About Immune Imprinting

  • Imprinting was first observed by Jonas Salk and Thomas Francis in 1947 in people with influenza. They were the developers of the first flu vaccine, together with another scientist, Joseph Quilligan.
  • They found that people who had previously had flu, and were then vaccinated against the current circulating strain, produced antibodies against the first strain they had encountered.
  • Researchers gave the phenomenon the tongue-in-cheek name ‘original antigenic sin’, although today most researchers prefer to call it imprinting.
  • The phenomenon can explain some observations from the past, such as the surprisingly high mortality among young adults during the 1918 influenza pandemic.
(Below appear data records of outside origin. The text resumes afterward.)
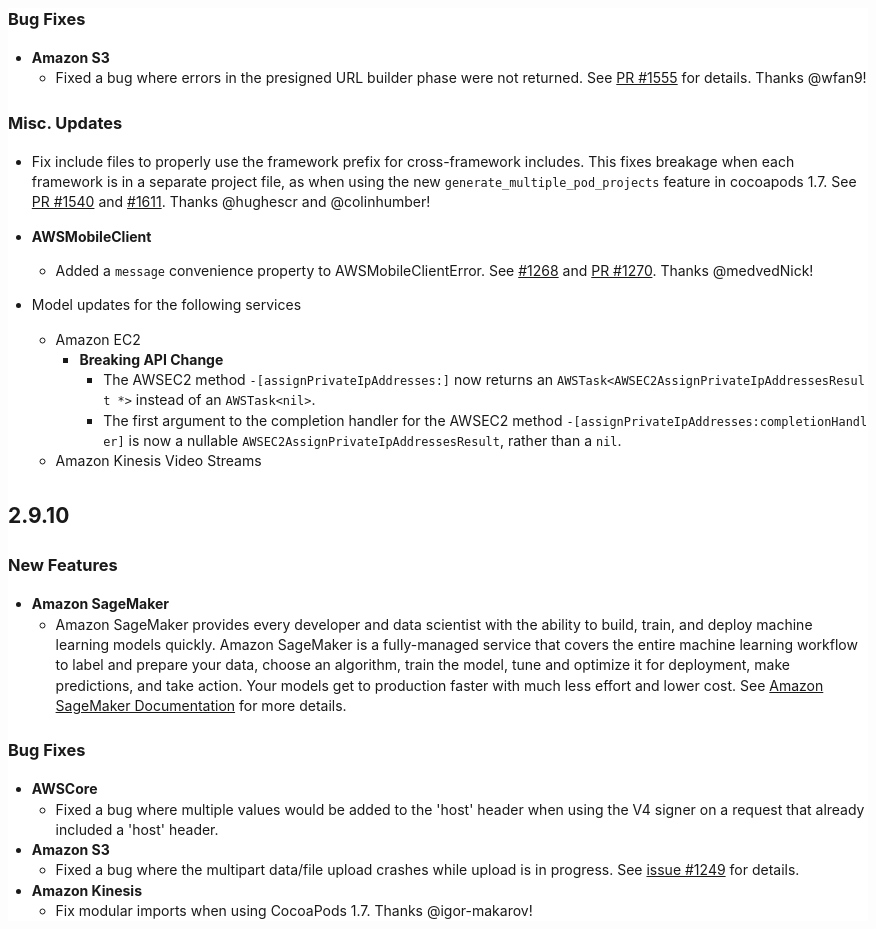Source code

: ### Bug Fixes

- **Amazon S3**
  - Fixed a bug where errors in the presigned URL builder phase were not returned.
    See [PR #1555](https://github.com/aws-amplify/aws-sdk-ios/pull/1555) for details.
    Thanks @wfan9!

### Misc. Updates
- Fix include files to properly use the framework prefix for cross-framework includes. This fixes breakage when each framework is in a separate project
  file, as when using the new `generate_multiple_pod_projects` feature in cocoapods 1.7.
  See [PR #1540](https://github.com/aws-amplify/aws-sdk-ios/pull/1540) and [#1611](https://github.com/aws-amplify/aws-sdk-ios/pull/1611).
  Thanks @hughescr and @colinhumber!
- **AWSMobileClient**
  - Added a `message` convenience property to AWSMobileClientError. See [#1268](https://github.com/aws-amplify/aws-sdk-ios/issues/1268) and
    [PR #1270](https://github.com/aws-amplify/aws-sdk-ios/pull/1270). Thanks @medvedNick!

- Model updates for the following services
  - Amazon EC2
    - **Breaking API Change**
      - The AWSEC2 method `-[assignPrivateIpAddresses:]` now returns an `AWSTask<AWSEC2AssignPrivateIpAddressesResult *>` instead of an `AWSTask<nil>`.
      - The first argument to the completion handler for the AWSEC2 method `-[assignPrivateIpAddresses:completionHandler]` is now a nullable
      `AWSEC2AssignPrivateIpAddressesResult`, rather than a `nil`.
  - Amazon Kinesis Video Streams

## 2.9.10

### New Features

* **Amazon SageMaker**
  * Amazon SageMaker provides every developer and data scientist with the ability to build, train, and deploy machine learning models quickly. Amazon SageMaker is a fully-managed service that covers the entire machine learning workflow to label and prepare your data, choose an algorithm, train the model, tune and optimize it for deployment, make predictions, and take action. Your models get to production faster with much less effort and lower cost. See [Amazon SageMaker Documentation](https://aws.amazon.com/sagemaker/) for more details.

### Bug Fixes

- **AWSCore**
  - Fixed a bug where multiple values would be added to the 'host' header when using the V4 signer on a request that already included a 'host' header.
- **Amazon S3**
  - Fixed a bug where the multipart data/file upload crashes while upload is in progress. See [issue #1249](https://github.com/aws-amplify/aws-sdk-ios/issues/1249) for details.
- **Amazon Kinesis**
  - Fix modular imports when using CocoaPods 1.7. Thanks @igor-makarov!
Members of the older generation, exposed in their youth to a flu strain that closely matched the deadly H1N1 pandemic strain, had a more robust immune response than did younger adults, whose first exposure was to a mismatched strain.
  • Imprinting equips the immune system with a memory of an invader that helps it prepare to do battle again.
  • The key players are memory B cells, which are generated in lymph nodes during the body’s first exposure to a virus. These cells then keep watch in the bloodstream for the same foe, ready to develop into plasma cells that then churn out antibodies.
  • The snag comes when the immune system encounters a similar, but not identical, strain of a virus. In this case, rather than generate new, B cells to produce tailored antibodies, the memory-B-cell response kicks in. This often leads to the production of antibodies that bind to features found in both the old and new strains, known as cross-reactive antibodies. They might offer some protection but are not a perfect fit to the new strain.